Ayah Bdeir, consulente senior di Mozilla e partecipante al processo dell’OSI, afferma che alcune parti della definizione open-source sono state relativamente facili da concordare, tra cui la necessità di rivelare i pesi del modello (i parametri che contribuiscono a determinare il modo in cui un modello di intelligenza artificiale genera un risultato). Altre parti delle deliberazioni sono state più controverse, in particolare la questione della pubblicità dei dati di addestramento.
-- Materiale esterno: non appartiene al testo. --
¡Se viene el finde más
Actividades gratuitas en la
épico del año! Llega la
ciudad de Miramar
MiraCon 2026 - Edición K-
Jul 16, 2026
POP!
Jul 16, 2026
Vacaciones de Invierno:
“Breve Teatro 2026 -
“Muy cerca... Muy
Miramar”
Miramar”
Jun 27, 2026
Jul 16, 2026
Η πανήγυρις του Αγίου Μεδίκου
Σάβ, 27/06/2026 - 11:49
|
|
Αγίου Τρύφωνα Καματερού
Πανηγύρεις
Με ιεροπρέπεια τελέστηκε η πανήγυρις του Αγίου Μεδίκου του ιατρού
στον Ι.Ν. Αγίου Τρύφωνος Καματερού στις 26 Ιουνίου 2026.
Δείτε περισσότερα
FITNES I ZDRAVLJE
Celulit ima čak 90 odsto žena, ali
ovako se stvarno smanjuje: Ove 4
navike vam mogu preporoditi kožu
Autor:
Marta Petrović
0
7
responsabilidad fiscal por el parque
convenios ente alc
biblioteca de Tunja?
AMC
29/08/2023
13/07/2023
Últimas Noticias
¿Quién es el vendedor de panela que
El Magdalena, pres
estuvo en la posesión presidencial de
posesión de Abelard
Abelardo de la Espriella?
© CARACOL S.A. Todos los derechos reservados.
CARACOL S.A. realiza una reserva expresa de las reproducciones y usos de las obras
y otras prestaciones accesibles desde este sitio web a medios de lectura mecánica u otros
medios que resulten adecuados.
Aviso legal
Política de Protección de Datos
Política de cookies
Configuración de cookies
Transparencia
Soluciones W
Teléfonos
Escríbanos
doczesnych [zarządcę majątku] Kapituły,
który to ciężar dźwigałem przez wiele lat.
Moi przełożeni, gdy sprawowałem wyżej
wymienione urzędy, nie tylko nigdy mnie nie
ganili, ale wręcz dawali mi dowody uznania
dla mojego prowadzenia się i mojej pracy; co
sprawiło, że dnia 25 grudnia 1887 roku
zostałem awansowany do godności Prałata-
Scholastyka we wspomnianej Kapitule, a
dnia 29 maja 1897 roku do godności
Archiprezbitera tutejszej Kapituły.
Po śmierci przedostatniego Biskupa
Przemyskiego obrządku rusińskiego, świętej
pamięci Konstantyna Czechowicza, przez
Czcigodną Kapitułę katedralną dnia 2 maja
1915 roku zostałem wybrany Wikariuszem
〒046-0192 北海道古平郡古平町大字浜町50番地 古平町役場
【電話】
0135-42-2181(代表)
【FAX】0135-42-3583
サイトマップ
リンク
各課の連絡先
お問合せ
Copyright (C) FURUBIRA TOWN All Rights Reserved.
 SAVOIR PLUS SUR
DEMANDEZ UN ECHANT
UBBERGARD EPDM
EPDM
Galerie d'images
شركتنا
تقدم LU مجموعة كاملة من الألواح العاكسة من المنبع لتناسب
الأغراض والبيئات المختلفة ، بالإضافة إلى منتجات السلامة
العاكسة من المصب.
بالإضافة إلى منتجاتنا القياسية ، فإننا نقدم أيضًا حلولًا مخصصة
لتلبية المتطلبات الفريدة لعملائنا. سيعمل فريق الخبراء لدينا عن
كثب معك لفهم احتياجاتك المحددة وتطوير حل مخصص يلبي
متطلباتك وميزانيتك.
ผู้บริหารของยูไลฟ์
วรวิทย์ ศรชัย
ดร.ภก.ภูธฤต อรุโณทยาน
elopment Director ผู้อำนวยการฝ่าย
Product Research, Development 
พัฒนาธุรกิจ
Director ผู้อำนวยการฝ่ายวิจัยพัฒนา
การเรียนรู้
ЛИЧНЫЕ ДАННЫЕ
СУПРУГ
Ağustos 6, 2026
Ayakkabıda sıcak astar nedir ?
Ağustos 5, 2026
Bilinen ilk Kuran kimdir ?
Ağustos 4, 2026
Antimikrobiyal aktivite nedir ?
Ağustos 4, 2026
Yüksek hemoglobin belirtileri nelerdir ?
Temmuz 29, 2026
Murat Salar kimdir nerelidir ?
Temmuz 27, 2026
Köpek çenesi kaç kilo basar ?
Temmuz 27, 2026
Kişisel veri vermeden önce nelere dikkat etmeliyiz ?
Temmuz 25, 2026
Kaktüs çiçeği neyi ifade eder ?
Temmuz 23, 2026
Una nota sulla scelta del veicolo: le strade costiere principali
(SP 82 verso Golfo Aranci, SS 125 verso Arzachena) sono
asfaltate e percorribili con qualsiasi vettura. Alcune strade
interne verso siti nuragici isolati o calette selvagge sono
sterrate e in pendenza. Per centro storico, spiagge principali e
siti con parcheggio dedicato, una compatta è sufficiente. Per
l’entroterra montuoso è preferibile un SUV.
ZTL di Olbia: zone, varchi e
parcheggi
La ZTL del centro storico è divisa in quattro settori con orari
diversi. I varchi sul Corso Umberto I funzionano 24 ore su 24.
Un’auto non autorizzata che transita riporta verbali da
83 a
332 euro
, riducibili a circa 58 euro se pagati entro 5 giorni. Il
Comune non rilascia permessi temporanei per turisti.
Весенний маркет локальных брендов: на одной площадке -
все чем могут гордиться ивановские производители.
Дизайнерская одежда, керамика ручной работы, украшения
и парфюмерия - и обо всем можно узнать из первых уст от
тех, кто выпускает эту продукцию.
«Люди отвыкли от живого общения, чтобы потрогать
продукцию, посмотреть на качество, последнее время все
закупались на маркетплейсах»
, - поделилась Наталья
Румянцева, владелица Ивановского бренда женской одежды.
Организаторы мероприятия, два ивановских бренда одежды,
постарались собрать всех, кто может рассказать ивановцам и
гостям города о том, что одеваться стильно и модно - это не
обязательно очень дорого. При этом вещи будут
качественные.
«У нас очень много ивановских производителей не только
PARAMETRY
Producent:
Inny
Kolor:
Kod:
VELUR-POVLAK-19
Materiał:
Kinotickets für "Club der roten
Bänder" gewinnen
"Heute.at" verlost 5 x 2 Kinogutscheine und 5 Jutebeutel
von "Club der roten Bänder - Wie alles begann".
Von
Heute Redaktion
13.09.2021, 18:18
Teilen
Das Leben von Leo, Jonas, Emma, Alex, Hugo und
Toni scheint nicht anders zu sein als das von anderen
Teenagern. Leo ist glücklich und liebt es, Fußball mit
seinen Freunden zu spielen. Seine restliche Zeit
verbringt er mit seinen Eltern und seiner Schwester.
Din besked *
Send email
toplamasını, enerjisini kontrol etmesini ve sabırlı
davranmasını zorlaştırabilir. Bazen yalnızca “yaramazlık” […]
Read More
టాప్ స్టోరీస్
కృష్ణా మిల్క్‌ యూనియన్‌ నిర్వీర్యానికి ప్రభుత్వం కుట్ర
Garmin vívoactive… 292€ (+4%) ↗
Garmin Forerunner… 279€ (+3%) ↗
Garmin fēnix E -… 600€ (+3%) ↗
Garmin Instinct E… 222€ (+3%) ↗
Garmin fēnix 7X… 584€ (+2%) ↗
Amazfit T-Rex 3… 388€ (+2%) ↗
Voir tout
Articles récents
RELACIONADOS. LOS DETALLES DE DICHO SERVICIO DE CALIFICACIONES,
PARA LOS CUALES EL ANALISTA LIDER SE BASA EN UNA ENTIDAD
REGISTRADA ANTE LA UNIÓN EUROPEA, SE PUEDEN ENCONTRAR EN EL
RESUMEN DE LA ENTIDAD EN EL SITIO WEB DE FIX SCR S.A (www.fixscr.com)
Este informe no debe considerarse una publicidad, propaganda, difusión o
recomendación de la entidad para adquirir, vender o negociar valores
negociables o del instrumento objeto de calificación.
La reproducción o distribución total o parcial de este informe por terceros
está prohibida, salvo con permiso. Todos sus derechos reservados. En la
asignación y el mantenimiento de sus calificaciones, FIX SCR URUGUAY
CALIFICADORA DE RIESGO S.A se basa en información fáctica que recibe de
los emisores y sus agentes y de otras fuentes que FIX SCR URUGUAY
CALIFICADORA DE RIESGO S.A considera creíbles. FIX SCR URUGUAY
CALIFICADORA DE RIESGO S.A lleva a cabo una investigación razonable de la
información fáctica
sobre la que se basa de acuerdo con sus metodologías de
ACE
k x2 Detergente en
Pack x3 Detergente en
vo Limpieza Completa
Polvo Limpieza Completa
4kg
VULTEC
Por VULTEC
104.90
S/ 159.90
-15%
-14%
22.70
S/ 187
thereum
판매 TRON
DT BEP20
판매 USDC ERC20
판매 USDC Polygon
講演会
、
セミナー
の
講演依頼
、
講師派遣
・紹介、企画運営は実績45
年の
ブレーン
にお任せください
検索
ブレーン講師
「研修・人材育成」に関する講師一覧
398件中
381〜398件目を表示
La mancanza di trasparenza sulla provenienza dei dati di addestramento ha portato a innumerevoli cause contro le grandi aziende di IA, dai produttori di grandi modelli linguistici come OpenAI ai generatori di musica come Suno, che non rivelano molto sui loro set di addestramento oltre a dire che contengono “informazioni accessibili al pubblico”. In risposta, alcuni sostenitori affermano che i modelli open-source dovrebbero rivelare tutti i loro set di addestramento, uno standard che secondo Bdeir sarebbe difficile da applicare a causa di questioni come il copyright e la proprietà dei dati.

In definitiva, la nuova definizione richiede che i modelli open-source forniscano informazioni sui dati di addestramento nella misura in cui “una persona esperta può ricreare un sistema sostanzialmente equivalente utilizzando gli stessi dati o dati simili”. Non si tratta di un requisito generale per la condivisione di tutti i set di dati di addestramento, ma va anche oltre quello che molti modelli proprietari o anche apparentemente open-source fanno oggi. È un compromesso.

“Insistere su un tipo di gold standard ideologicamente incontaminato che in realtà non sarà soddisfatto da nessuno finisce per ritorcersi contro”, afferma Bdeir. Aggiunge, inoltre, che l’OSI sta progettando una sorta di meccanismo di applicazione che segnalerà i modelli descritti come open source ma che non soddisfano la sua definizione. È inoltre previsto il rilascio di un elenco di modelli di intelligenza artificiale che soddisfano la nuova definizione. Anche se nessuno è stato confermato, la manciata di modelli che Bdeir ha dichiarato a MIT Technology Review e che dovrebbero essere inseriti nell’elenco sono nomi relativamente piccoli, tra cui Pythia di Eleuther, OLMo di Ai2 e i modelli del collettivo open source LLM360.